[[ Source extract open ]]

We also tested the weatherproofing of the bags when present by taking them out in bad weather when possible and spraying them down at home to gauge how well they keep gear dry. Testers examined zippers, fasteners, pockets, storage compartments, and special features for durability and ease of use.

What to Look for When Buying a Travel Case for Camera


Camera bag makers use various materials to achieve their design goals, and there’s no “best” material to watch when evaluating your camera bag options. Some bags use fabrics such as nylon, and many employ coatings such as DWR or rubbery TPU to give them weather resistance. Many manufacturers will list the Denier rating of fabric, and if durability is important to you, look for exterior materials with higher Denier numbers. However, remember that higher Deniers are usually heavier, bulkier, and less flexible.


Most backpacks and camera bags measure storage volume in liters, which can be a useful way to compare the size of different bags when shopping online. We tested some slings 10 liters or less in volume, and most packs fell between 20 and 40 liters. While you can undoubtedly buy camera bags and cases larger than this, they become too big to carry on and fall more into the luggage category than travel bags. When choosing a bag size for your travels with camera gear, consider not only the amount of camera gear you need to transport but any personal items, such as clothing, computers, hard drives, water, snacks, etcetera, that you’ll want to include to estimate the volume that’s right for you.

Additional Features

With most photographers operating in the digital world, most camera bags have a slot for a laptop, and we’ve included the maximum laptop size for any bags with that feature. If you usually employ a tripod, look for bags with a dedicated tripod storage solution. More advanced bags will often have special, smaller compartments for odds and ends that photographers carry, such as memory cards, hard drives, batters, filters, and more.

[[ Source extract closed ]]
[[ Given information open ]]

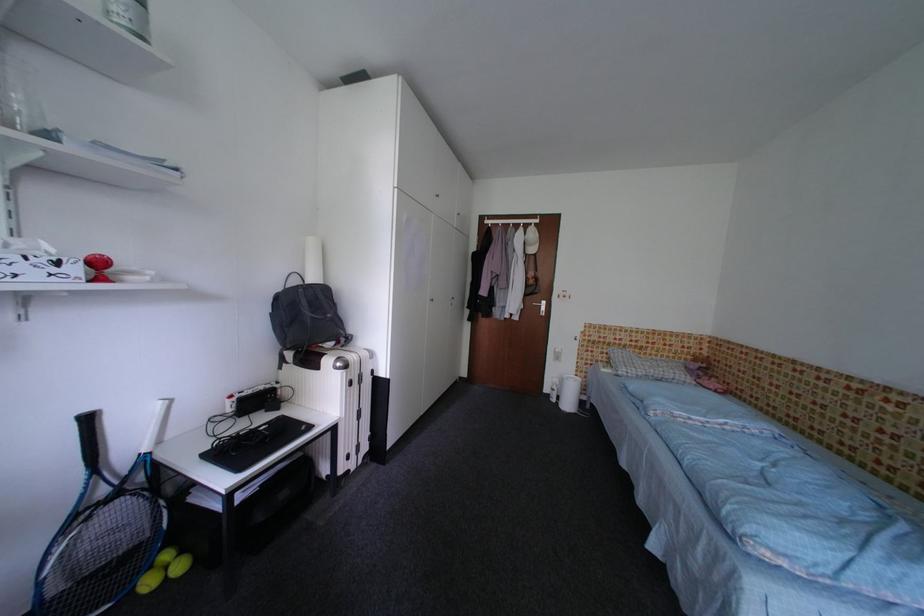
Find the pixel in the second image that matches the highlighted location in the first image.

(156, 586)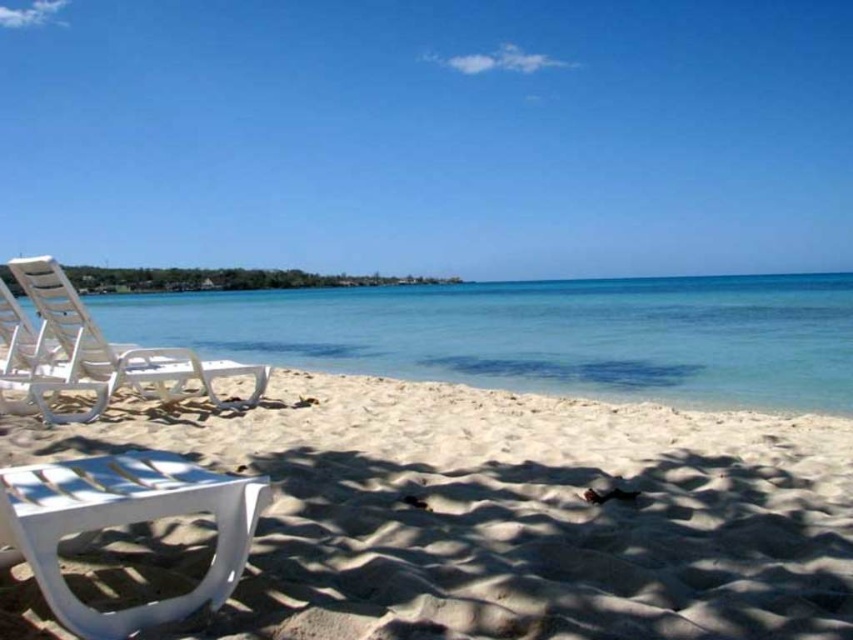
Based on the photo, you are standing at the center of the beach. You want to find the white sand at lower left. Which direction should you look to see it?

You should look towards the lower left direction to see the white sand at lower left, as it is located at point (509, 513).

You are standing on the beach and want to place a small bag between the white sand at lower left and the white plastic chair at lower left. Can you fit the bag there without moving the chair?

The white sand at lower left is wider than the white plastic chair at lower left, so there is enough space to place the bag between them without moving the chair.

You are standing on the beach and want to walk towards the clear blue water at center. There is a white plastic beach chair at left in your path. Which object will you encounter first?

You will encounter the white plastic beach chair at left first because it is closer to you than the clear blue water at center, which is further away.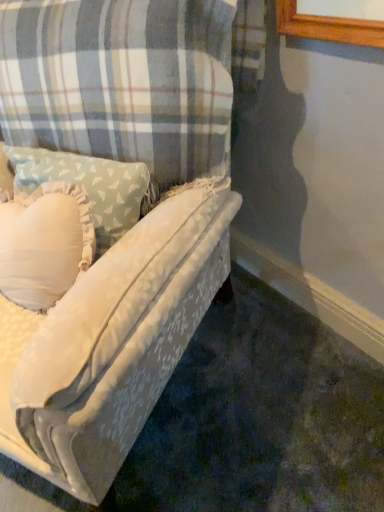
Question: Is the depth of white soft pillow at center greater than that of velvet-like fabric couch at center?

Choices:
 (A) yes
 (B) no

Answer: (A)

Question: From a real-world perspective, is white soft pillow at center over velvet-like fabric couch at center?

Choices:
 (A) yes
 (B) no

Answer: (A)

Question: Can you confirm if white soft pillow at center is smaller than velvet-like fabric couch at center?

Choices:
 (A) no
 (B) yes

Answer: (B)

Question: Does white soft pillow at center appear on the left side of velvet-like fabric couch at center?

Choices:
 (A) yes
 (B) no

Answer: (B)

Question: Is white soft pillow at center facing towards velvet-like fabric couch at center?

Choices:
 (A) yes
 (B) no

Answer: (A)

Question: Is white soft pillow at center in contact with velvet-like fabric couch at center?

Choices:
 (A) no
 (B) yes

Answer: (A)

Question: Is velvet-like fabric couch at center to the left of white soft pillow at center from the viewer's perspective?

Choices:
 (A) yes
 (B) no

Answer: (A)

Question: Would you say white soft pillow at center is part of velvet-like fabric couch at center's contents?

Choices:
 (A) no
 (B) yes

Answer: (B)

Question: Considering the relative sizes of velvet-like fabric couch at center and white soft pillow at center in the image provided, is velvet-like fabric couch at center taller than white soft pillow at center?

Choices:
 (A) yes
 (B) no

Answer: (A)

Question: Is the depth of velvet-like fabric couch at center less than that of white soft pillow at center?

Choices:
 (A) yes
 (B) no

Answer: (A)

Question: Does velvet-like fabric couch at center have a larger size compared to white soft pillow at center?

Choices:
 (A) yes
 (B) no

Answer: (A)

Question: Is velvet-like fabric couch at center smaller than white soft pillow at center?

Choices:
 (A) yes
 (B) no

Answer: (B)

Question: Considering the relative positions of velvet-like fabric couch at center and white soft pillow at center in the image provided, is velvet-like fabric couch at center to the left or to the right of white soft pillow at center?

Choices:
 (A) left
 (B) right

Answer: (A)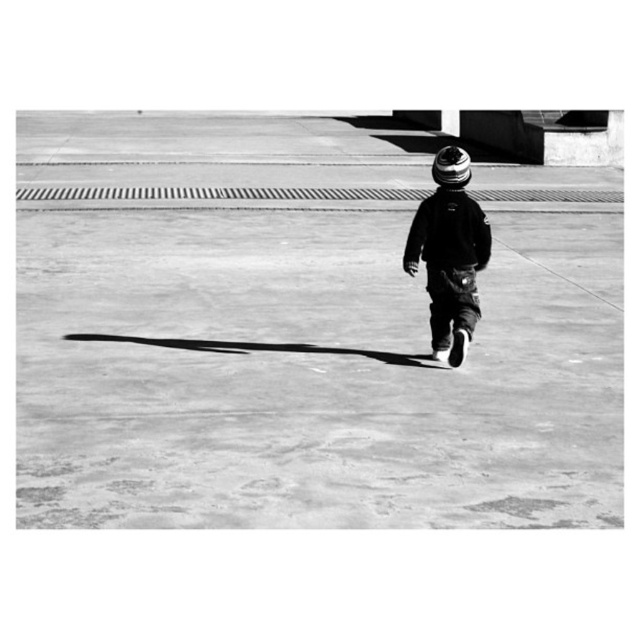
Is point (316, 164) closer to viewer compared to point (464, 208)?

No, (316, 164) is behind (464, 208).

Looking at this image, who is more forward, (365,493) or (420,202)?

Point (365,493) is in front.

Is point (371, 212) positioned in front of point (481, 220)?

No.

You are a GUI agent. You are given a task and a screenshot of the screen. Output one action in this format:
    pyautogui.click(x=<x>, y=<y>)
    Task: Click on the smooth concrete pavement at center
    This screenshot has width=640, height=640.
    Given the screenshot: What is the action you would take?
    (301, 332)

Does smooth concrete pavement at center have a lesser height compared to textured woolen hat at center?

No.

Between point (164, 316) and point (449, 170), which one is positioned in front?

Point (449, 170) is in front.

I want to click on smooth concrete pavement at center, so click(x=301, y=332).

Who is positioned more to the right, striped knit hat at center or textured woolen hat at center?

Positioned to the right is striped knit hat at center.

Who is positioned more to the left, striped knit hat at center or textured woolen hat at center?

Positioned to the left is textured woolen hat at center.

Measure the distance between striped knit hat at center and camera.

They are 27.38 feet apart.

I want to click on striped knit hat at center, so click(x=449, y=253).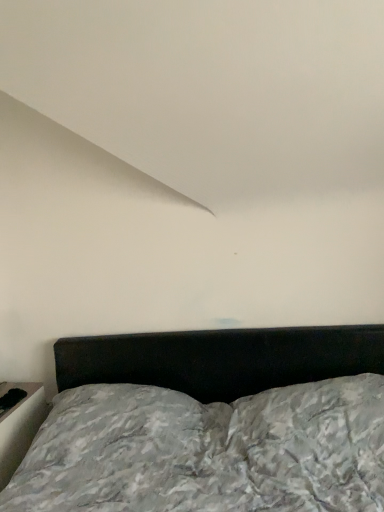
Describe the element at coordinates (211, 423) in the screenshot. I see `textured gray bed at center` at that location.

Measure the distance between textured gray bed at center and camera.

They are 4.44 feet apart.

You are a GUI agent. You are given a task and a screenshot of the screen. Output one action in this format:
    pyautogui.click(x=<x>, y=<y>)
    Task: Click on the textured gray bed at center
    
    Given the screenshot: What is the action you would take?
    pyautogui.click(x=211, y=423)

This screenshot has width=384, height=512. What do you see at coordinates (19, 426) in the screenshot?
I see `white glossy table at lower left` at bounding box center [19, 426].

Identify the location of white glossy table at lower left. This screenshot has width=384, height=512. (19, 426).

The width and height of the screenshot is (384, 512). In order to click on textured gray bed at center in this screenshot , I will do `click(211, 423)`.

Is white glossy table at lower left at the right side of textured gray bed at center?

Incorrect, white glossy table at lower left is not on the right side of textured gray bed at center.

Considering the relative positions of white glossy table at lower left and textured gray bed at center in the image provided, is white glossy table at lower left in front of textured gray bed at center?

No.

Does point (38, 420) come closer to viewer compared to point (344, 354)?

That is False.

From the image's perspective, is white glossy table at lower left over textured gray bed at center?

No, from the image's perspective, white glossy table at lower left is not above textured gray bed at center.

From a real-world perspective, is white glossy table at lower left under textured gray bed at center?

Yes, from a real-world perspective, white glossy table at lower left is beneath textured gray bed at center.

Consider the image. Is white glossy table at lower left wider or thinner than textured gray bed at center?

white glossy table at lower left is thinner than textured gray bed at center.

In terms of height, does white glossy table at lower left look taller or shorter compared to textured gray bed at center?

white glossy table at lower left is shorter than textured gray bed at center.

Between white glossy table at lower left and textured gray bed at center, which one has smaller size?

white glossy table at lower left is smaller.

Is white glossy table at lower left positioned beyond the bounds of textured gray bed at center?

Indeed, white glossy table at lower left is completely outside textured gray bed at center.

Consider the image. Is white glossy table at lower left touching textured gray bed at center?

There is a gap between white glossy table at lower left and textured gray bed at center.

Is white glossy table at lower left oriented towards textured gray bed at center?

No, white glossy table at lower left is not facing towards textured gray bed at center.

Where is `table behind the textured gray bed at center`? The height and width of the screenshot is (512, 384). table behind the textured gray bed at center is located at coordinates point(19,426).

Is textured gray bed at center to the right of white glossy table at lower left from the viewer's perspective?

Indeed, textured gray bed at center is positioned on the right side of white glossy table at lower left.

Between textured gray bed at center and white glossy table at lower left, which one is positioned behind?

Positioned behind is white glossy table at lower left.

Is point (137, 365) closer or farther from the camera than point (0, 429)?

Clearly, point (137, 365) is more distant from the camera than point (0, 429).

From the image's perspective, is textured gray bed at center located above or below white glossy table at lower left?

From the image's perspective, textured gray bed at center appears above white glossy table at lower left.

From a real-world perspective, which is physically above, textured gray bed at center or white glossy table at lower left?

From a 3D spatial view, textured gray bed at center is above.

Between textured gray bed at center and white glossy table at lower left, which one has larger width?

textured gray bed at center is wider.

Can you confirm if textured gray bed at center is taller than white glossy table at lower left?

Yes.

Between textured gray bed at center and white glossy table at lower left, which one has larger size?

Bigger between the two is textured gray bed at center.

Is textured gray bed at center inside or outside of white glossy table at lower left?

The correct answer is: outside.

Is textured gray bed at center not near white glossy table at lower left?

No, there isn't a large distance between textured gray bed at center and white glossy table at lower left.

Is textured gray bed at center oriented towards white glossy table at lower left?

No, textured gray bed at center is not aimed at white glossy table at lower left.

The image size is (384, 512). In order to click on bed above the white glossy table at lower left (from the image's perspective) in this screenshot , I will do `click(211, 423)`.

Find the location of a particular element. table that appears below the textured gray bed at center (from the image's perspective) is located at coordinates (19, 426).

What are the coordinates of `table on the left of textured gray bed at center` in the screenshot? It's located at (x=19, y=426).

[[ Given information closed ]]

**Check your understanding:**
[a] Repeat everything in the camera bag guide from "We also tested" down to "and less flexible.".
[b] In the camera bag guide, what volume range did most of the tested packs fall between?
[c] Write the next part of the camera bag guide, picking up after its last sentence.
You don't need the listing for any of this.

**Results for each task:**
[a]
We also tested the weatherproofing of the bags when present by taking them out in bad weather when possible and spraying them down at home to gauge how well they keep gear dry. Testers examined zippers, fasteners, pockets, storage compartments, and special features for durability and ease of use.

What to Look for When Buying a Travel Case for Camera


Camera bag makers use various materials to achieve their design goals, and there’s no “best” material to watch when evaluating your camera bag options. Some bags use fabrics such as nylon, and many employ coatings such as DWR or rubbery TPU to give them weather resistance. Many manufacturers will list the Denier rating of fabric, and if durability is important to you, look for exterior materials with higher Denier numbers. However, remember that higher Deniers are usually heavier, bulkier, and less flexible.

[b] Between 20 and 40 liters.

[c]
All but one of our picks above cost over $100, and camera bags are generally more expensive than comparably sized backpacks and bags because they include extra features and materials used to organize and protect your gear. You can expect to pay $150 up to $400 for a high-quality, higher-volume camera-specific pack though smaller bags and slings will generally cost less.

Frequently Asked Questions
  • How do I care for and clean my camera case?

    Cleaning and care for camera bags will vary from model to model and brand to brand, but your best bet is to spot clean whenever possible. Waterproof bags can be easier to clean as they repel water, resist stains more readily, and can also be sprayed down if they get dirty. A few bags are machine-washable, but always consult manufacturer recommendations on how to clean individual bags.

  • Can a camera case be a carry-on or personal item?

    Smaller bags can qualify as personal items, and several of our picks will meet size requirements for carry-ons for domestic flights. Because these requirements can vary depending on your location, destination, and airline carrier, it always makes sense to consult your airline’s specific requirements and fees before you fly.

  • What should I pack in my camera case?

    When traveling with camera gear, bringing any equipment you might need for a particular trip or a photo shoot is a good idea. While no one wants to lug around more gear than they expect to use, it can be expensive, difficult, or even impossible to replace items you didn’t bring when you’re far from home. If you’re like me and prefer to overpack camera gear, get a bigger pack than you think you need.

    Also, anticipate your non-camera needs, such as extra clothes, personal electronics, and food/beverage considerations. If you want one pack to hold everything, choose a camera bag that holds more than just camera gear. Especially when dealing with food and liquids, it’s a good idea to have separate compartments for personal and camera items.

Why Trust TripSavvy

Over 15 years as a professional photographer and videographer, Justin Park has tested and owned dozens of camera bags and cases for both work and play. He has employed and destroyed slings, backpacks, and hard cases filming Olympic games and backcountry sporting events such as mountain bike races and ultramarathons, including Colorado’s Leadville 100.